A.D. The Bible Continues
The ‘sequel’ to The Bible (2013) TV series, was originally shown on Australian TV with the title A.D. Kingdom and Empire in 2015 and is now available on some subscription channels. Even though the series is based on the first ten chapters of the Book of Acts, the latter title is a more accurate a description as it is more a biblical Game of Thrones than a historical docudrama rendition of the Bible stories. The last episode of The Bible series provided a shorter consideration of some key parts of the Book of Acts. The A.D. series has 12 episodes, with the first two connecting with the previous series The Bible and acting to remind or introduce viewers to the context of the new Christian community with a focus on the death and resurrection of Christ.
This series is similar to the SBS aired Vikings in terms of its historical accuracy (lack thereof) and use of truncated time-lines and re-arrangement of historical figures to suit an overall story, rather than a series based solely on the biblical text and historical sources. There is a good amount of creative licence (they are filling in 12 hours or so of material), but there are also some good scenes of biblical message and interaction. The main issue for me is that it suffers from the curse of contemporary television; the reality TV show, and so focusses on personalities and individual perspectives, rather than providing a holistic theology of the bible. Too often, (especially in the later episodes), the main characters are reduced to emotional caricatures in the attempt to personalise them. Essentially it is Hollywood-style television aimed at a nominal Christian audience and culture.

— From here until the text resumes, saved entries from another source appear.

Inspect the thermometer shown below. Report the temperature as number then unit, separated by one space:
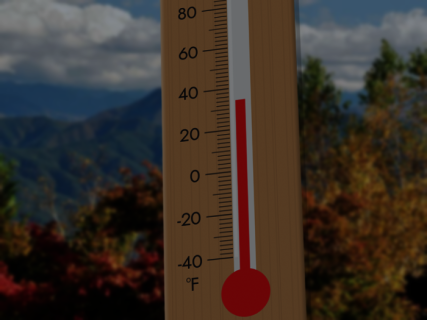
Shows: 34 °F
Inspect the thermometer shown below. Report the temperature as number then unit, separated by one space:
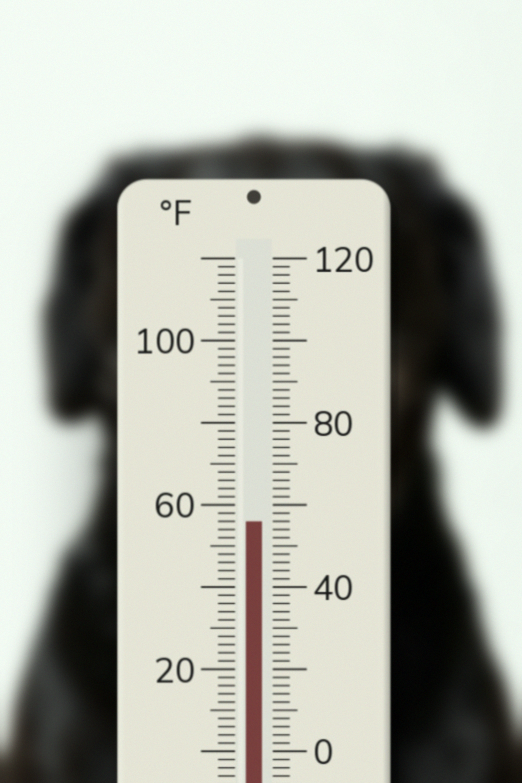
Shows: 56 °F
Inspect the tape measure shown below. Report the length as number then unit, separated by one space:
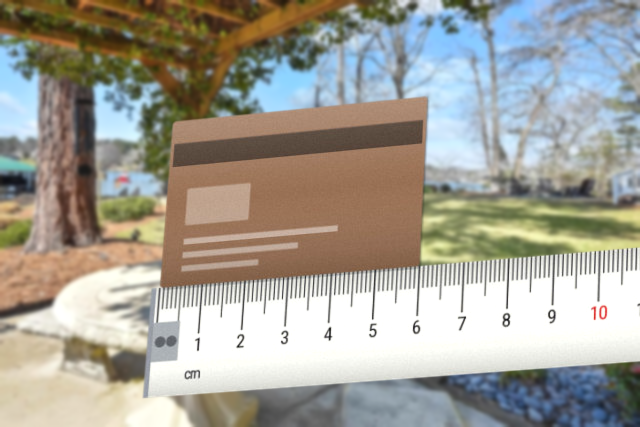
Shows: 6 cm
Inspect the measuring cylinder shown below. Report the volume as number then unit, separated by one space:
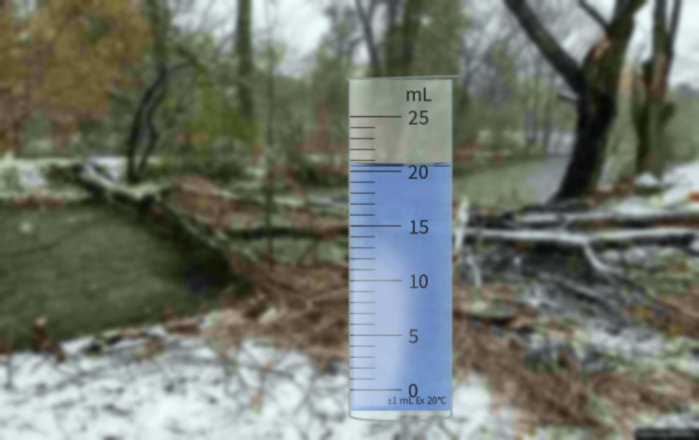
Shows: 20.5 mL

If you watch, have your bible ready and take the opportunity to review and work out what is biblically based and where the creative licence comes in.
New Life is having a limited Australian release in early December 2018 (it was produced in the USA in 2016). It is promoted through Movies Change People (Heritage Films). New Life is not a Christian film in the defined US tradition, but a film in the ‘Hallmark’ style tradition of stories about life, family and love. It raises questions about life and being in the context of the friendship and love of two childhood friends, and links into other more well-known commercial love story films. New Life is a sweet film for today, and while not overly dynamic, it has some moving moments and is certainly a film you would feel comfortable inviting people to view and discussing the themes of life, death and living.
While I don’t want to outline the ending, I found it quite intriguing for this day and age and have wondered what people’s reactions to this will be.
Actor Drew Waters directs the film, and the main female character Ava Kennedy is played by Erin Bethea, who will be recognisable to many Christian film watchers, particularly as the lead in the 2008 faith-based film Fireproof.
I leave you with the defining narrating comment from the film, by John Patrick Moore, an Australian actor who plays the main male character Ben Morton:
There are mountain top experiences in our journey through this world. Those rare and lucid moments when everything seems right, and anything is possible. There are those ordinary days when we may not be thrillingly aware of what lies in the future, but we know it's still out there. There are also those strange times when things do not add up or make sense, when we seem to be forgotten, when heavens are brass, but it's all the moments, good and bad that make up life, and the most important thing to do with life is to live it.